→ WORK REQUIRED
Which lines in the entries contain the string "Replying"? Copy each of those lines in full, treating uppercase and lowercase as different.

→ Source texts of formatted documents
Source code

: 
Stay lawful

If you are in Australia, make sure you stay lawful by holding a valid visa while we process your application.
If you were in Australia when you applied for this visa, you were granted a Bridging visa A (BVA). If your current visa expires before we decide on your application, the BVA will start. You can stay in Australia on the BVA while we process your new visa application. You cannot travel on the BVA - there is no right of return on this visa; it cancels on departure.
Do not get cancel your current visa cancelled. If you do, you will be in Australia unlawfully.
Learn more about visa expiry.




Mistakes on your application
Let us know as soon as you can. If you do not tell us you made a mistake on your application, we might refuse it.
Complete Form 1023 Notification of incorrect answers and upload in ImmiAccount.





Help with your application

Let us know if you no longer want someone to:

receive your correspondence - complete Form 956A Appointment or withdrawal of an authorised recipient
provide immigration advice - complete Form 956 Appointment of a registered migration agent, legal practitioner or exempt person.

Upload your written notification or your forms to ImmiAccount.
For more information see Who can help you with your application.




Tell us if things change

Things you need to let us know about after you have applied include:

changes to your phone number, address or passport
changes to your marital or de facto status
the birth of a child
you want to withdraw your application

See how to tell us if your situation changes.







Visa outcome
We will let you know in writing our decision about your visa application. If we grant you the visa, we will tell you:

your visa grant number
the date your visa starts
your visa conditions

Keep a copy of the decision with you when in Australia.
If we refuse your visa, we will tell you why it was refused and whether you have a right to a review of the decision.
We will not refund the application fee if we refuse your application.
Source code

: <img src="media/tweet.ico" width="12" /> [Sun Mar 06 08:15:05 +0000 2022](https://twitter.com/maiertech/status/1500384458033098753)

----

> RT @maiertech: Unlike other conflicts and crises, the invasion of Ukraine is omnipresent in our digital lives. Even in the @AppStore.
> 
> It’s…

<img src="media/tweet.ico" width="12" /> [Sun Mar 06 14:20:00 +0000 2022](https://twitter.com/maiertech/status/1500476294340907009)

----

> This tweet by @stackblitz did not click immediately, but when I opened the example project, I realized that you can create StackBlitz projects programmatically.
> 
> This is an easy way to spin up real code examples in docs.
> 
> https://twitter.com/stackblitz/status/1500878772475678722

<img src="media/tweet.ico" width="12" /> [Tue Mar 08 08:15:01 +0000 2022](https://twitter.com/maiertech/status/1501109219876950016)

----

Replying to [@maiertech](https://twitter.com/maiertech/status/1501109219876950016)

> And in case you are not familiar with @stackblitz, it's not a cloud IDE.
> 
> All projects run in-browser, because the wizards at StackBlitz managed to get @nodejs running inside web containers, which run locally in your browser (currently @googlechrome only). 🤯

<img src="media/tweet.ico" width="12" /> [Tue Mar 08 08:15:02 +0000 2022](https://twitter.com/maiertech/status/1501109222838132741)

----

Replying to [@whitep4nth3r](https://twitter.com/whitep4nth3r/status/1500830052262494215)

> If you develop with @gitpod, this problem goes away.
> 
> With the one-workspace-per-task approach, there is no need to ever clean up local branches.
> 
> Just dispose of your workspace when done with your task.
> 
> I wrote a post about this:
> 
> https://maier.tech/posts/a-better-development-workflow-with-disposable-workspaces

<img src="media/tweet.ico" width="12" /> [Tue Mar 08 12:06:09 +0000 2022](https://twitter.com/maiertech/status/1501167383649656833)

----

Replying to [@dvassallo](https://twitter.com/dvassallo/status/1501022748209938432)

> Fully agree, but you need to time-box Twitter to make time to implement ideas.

→ RESPONSE TO THE TASK
Replying to [@maiertech](https://twitter.com/maiertech/status/1501109219876950016)
Replying to [@whitep4nth3r](https://twitter.com/whitep4nth3r/status/1500830052262494215)
Replying to [@dvassallo](https://twitter.com/dvassallo/status/1501022748209938432)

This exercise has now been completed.